CREATE TABLE Employee
(
   NodeId        hierarchyid PRIMARY KEY CLUSTERED,
   NodeLevel     AS NodeId.GetLevel(),
   EmployeeId    int UNIQUE NOT NULL,
   EmployeeName  varchar(20) NOT NULL,
   Title         varchar(20) NULL
)
GO

Notice that the NodeId column is declared as a hierarchyid type and is also defined as the table’s primary key using a clustered index. The primary key is important for two reasons, the first of which is that SQL Server doesn’t guarantee uniqueness of hierarchyid values in the table. Don’t view this as a limitation—this fact actually enables advanced scenarios in which you can house multiple distinct hierarchies within a single table. With the single hierarchy in our example, defining a primary key is one way to enforce unique NodeId values. Defining an ordinary unique constraint instead would be another way, and you can certainly do that if some column other than the hierarchyid is more suitable for the table’s primary key. The second reason for the primary key index is to support depth-first indexing, which we’ll talk about shortly.

As we’ve started explaining, the value in the NodeId column identifies each row’s unique node position within the structure. It can serve as the table’s primary key, and you don’t technically need to have any other identifying columns in the table. Practically, however, you’ll most likely still want to define another unique column to serve as a more conventional identifier, because values assigned into the hierarchyid column as rows are added to the table based on their node positions within the tree. Those hierarchyid values are essentially nondeterministic and will also shift automatically as the tree’s node structure is changed using the techniques that you’ll start learning about just ahead. For example, if you relocate a node and all of its descendants to a new position within the tree (also known as reparenting a subtree), the hierarchyid values of those nodes are automatically updated by SQL Server to reflect their new positions within the hierarchy. You therefore define EmployeeId as a unique integer column assigned with values that you control and that won’t change when the structure of nodes in the tree is manipulated in the future. So when you add employees, their ID values remain the same regardless of how their nodes get repositioned down the line.

Note

You can also use IDENTITY values for the EmployeeId column, which puts SQL Server in control of assigning key values using incrementing integers, and which would also not change as the tree structure is altered. To stay focused on hierarchyid, the example here does not add the extra code for using IDENTITY, and you simply assign your own unique EmployeeId integer values explicitly.

The GetLevel Method

The second column defined in the Employee table is NodeLevel, which is declared as a calculated column that returns the 16-bit integer result of the GetLevel method applied to the hierarchyid value in the NodeId column. This is optional and provides a read-only column that returns a number indicating the level position of its row (node), extracted and decoded from the compacted hierarchyid value in the NodeId column. One and only one root row exists in any hierarchy and is positioned at level zero. Its immediate child rows are positioned at level one, grandchild rows at level two, and so on. Defining the NodeLevel column that calls the GetLevel method will allow you to later create a breadth-first index on the table.

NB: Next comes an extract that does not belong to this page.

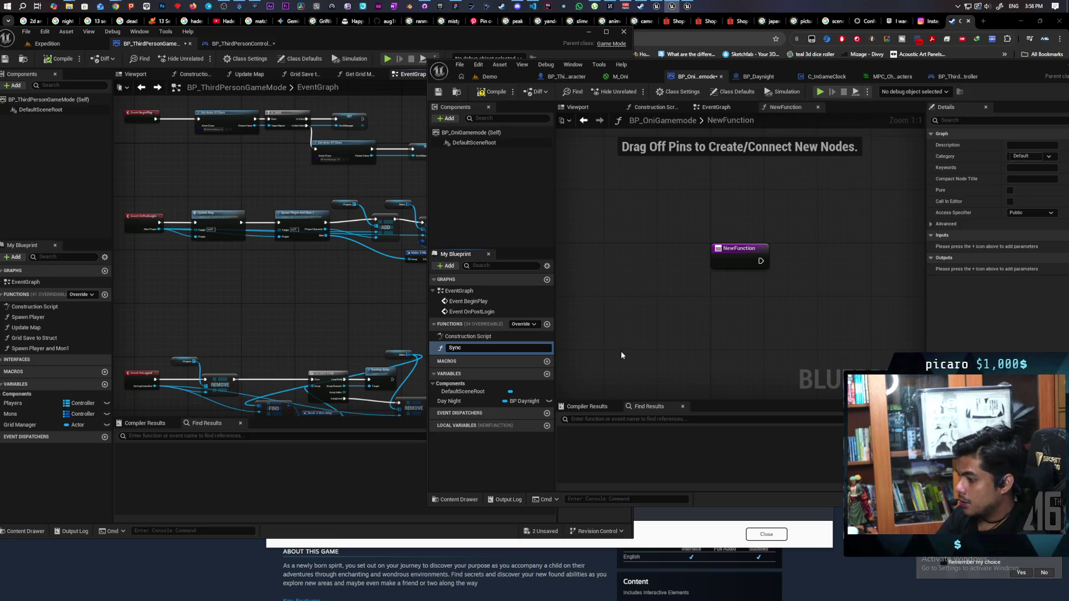
{"action": "type", "text": "Day Time"}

The EmployeeId column is defined with a unique constraint and doesn’t permit NULL values. You can therefore treat its integer value as an “alternate primary key” for your employees, because the hierarchyid value in the NodeId column has already been defined as the table’s actual primary key. As we mentioned, in many practical cases, you will want to define such an alternate key to be used as an identifier with a value that you are in control of and that doesn’t change unpredictably as the result of node manipulations the way a hierarchyid value does. You’ll definitely need such identifiers if you want to establish relationships for joining with other tables, or you might want them just for your own convenience. But it’s important to understand that SQL Server requires no such identifier to implement the hierarchy, and that you can certainly cast a hierarchical structure over a relational table with only the hierarchyid value as the primary key and no other unique columns.